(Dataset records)
= = = =
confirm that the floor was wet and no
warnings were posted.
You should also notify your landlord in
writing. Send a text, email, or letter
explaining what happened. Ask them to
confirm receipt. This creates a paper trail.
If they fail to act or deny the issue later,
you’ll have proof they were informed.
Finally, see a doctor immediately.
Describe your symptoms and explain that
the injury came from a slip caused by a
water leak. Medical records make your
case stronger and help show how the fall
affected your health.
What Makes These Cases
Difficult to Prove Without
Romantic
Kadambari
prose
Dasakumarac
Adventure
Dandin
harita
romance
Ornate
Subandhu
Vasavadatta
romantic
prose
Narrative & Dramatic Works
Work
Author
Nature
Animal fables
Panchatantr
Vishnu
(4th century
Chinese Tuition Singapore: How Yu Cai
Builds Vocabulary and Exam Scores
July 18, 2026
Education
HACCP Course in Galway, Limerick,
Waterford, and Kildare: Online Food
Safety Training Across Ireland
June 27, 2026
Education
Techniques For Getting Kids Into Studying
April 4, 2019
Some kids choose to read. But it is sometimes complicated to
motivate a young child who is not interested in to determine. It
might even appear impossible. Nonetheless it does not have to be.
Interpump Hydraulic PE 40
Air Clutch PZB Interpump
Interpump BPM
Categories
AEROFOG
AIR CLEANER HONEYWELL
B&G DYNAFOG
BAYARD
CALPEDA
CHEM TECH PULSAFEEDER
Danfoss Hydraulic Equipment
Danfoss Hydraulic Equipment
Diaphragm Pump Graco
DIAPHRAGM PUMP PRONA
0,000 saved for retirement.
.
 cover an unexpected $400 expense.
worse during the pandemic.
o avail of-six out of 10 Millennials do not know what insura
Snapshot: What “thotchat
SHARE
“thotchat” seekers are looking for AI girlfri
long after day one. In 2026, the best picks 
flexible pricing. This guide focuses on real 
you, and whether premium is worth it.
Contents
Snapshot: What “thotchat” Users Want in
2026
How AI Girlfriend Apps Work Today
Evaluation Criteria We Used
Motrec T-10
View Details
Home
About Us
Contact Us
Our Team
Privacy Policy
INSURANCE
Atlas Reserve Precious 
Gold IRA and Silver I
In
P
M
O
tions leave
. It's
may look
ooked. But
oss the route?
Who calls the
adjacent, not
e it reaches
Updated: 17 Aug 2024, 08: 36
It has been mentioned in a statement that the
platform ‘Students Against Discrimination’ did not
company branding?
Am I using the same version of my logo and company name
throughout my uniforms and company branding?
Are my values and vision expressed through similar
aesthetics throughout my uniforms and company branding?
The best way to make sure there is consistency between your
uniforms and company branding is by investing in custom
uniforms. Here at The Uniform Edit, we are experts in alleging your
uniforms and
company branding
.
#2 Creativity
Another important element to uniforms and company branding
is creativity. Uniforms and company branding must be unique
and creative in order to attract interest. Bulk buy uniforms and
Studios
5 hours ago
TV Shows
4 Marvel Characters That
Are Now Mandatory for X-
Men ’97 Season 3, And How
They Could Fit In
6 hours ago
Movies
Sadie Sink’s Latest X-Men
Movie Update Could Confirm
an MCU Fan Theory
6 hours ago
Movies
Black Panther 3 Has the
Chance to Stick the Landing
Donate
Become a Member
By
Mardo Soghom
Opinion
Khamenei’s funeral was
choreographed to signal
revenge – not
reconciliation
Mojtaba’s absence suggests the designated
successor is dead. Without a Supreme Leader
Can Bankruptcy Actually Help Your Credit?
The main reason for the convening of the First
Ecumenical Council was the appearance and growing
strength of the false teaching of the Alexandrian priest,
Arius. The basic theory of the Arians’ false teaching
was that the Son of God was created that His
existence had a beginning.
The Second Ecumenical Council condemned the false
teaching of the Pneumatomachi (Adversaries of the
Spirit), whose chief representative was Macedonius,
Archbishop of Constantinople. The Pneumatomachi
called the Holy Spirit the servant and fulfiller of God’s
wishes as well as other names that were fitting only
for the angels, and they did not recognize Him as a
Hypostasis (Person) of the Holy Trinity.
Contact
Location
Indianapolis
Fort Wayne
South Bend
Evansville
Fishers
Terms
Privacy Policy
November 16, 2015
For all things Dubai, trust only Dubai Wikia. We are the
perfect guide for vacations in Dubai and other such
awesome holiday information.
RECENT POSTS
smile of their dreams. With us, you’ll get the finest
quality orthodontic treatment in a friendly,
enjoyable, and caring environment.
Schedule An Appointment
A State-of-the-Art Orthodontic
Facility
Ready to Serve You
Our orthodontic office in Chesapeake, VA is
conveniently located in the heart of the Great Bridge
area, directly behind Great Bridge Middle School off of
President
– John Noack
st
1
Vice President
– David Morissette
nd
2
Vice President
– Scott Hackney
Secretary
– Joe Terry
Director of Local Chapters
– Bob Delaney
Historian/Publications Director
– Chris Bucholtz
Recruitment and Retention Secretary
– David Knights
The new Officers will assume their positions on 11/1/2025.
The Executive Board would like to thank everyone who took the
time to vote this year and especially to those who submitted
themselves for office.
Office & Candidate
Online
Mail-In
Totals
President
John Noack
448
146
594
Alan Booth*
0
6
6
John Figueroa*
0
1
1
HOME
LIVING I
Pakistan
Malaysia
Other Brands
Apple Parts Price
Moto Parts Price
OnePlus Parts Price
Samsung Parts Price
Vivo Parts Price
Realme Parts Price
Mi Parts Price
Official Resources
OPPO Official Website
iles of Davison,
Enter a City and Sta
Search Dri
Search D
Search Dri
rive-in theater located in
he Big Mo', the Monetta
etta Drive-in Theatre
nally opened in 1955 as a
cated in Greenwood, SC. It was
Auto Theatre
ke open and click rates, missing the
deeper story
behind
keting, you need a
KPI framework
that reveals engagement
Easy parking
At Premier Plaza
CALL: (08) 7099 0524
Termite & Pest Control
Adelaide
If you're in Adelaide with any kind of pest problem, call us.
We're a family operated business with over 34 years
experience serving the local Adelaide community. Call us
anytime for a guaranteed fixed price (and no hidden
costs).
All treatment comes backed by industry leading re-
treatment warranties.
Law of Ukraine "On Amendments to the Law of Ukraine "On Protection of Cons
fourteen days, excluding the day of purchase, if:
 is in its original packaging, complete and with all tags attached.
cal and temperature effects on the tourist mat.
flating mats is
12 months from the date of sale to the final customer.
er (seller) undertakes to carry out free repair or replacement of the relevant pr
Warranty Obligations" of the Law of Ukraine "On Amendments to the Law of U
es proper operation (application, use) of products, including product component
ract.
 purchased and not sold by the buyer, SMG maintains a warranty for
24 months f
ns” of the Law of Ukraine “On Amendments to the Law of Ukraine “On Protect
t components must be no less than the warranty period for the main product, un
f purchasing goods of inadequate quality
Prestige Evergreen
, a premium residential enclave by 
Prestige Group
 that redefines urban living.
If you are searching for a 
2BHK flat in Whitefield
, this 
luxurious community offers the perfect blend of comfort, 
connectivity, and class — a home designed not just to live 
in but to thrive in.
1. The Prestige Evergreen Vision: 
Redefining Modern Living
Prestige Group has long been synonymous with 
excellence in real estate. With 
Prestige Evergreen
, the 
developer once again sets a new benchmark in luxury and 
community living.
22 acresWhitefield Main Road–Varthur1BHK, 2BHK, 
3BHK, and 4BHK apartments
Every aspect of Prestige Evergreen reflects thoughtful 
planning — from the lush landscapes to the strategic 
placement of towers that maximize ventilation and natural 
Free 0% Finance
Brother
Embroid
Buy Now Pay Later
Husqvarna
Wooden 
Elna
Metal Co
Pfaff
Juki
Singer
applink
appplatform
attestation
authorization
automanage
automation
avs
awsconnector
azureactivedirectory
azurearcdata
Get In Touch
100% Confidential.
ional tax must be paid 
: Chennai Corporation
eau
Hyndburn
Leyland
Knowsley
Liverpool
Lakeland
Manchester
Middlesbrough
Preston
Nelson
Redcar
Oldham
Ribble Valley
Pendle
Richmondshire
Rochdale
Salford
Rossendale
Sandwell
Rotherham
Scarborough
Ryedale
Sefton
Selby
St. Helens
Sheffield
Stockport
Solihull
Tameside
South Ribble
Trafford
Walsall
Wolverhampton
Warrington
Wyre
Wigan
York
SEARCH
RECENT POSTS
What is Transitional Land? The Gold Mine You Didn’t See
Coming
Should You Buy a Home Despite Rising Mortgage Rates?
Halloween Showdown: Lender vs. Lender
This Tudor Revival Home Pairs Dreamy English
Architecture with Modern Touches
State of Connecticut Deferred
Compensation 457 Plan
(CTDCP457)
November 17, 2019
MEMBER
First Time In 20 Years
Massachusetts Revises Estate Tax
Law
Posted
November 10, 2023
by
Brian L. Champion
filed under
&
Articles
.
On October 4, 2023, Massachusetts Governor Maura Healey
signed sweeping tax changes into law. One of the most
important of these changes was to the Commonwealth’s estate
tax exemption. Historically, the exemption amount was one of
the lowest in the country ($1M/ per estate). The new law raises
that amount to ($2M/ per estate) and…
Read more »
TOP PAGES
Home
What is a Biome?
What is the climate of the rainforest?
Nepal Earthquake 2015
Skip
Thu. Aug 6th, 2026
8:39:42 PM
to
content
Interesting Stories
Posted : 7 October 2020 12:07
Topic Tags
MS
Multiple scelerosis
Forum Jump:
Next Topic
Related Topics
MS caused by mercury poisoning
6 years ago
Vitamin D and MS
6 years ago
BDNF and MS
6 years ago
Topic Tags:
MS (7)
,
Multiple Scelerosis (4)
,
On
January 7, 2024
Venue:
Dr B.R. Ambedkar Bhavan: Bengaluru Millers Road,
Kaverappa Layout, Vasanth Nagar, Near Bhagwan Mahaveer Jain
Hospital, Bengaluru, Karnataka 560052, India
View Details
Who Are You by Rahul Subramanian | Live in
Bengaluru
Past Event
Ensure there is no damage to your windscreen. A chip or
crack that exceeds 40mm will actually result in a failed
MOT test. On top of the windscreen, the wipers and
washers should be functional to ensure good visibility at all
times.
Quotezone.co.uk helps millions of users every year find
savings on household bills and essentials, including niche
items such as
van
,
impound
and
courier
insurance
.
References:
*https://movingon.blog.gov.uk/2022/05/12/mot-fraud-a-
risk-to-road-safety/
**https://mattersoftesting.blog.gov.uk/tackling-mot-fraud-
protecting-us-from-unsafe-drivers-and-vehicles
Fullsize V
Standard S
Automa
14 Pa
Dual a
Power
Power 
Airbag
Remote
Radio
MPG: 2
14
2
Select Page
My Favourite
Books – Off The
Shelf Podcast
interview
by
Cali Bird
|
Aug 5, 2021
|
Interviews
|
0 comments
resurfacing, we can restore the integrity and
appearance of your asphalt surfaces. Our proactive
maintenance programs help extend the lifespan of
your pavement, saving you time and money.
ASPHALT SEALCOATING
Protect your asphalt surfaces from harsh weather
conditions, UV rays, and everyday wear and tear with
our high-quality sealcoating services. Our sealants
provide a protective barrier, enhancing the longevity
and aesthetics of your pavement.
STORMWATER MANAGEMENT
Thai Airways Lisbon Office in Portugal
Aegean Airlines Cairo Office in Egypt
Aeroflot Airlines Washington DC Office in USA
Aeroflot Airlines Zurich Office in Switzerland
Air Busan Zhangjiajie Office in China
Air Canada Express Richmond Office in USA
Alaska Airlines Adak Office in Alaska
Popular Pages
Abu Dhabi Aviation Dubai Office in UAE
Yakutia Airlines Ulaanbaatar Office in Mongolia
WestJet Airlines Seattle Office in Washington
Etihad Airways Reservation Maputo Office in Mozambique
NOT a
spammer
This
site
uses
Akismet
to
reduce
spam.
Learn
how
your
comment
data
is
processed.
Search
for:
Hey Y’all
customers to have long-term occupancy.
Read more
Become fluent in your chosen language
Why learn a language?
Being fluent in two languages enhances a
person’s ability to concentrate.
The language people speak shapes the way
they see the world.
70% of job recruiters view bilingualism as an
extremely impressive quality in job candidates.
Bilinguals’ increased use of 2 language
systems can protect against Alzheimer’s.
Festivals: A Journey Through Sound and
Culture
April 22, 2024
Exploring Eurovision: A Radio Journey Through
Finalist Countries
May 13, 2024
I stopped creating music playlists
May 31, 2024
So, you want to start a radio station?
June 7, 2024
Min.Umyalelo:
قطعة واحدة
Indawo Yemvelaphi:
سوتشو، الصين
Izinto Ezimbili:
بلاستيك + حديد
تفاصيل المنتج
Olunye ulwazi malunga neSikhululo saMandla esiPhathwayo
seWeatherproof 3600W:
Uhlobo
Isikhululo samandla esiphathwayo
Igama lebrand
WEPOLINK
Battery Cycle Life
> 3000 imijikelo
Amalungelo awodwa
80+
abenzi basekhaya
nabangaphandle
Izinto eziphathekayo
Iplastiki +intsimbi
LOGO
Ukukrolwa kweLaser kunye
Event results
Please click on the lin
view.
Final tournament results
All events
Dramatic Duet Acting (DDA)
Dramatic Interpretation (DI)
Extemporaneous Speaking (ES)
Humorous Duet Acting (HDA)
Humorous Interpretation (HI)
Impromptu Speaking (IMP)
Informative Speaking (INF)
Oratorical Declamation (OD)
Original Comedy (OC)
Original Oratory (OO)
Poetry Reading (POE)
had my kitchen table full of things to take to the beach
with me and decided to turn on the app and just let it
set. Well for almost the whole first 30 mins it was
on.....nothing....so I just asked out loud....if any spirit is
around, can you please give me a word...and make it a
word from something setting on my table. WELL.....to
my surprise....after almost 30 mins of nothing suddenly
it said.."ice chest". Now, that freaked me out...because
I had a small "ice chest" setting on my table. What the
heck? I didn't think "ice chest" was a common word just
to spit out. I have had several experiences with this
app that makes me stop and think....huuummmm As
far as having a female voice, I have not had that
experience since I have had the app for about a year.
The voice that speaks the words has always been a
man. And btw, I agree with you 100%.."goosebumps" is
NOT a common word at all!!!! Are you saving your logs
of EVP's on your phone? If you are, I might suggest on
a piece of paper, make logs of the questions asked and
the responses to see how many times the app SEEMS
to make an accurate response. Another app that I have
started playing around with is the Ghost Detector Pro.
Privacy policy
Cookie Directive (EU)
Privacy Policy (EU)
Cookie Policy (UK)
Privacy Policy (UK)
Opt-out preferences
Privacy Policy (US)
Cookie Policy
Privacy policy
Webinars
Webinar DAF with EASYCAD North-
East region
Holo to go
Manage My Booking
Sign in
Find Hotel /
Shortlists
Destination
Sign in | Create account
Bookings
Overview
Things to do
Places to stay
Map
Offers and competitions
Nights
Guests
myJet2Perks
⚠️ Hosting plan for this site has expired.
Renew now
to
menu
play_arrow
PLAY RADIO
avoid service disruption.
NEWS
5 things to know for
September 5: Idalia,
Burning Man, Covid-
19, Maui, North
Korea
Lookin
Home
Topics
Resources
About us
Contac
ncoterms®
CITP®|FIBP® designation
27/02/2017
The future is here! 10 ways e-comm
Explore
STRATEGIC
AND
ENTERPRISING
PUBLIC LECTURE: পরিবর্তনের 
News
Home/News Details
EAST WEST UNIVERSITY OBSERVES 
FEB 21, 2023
= = = =
### REQUIRED WORK
Return only the number of lines in the entries that contain the string "Bengaluru".

### EXPECTED ANSWER
3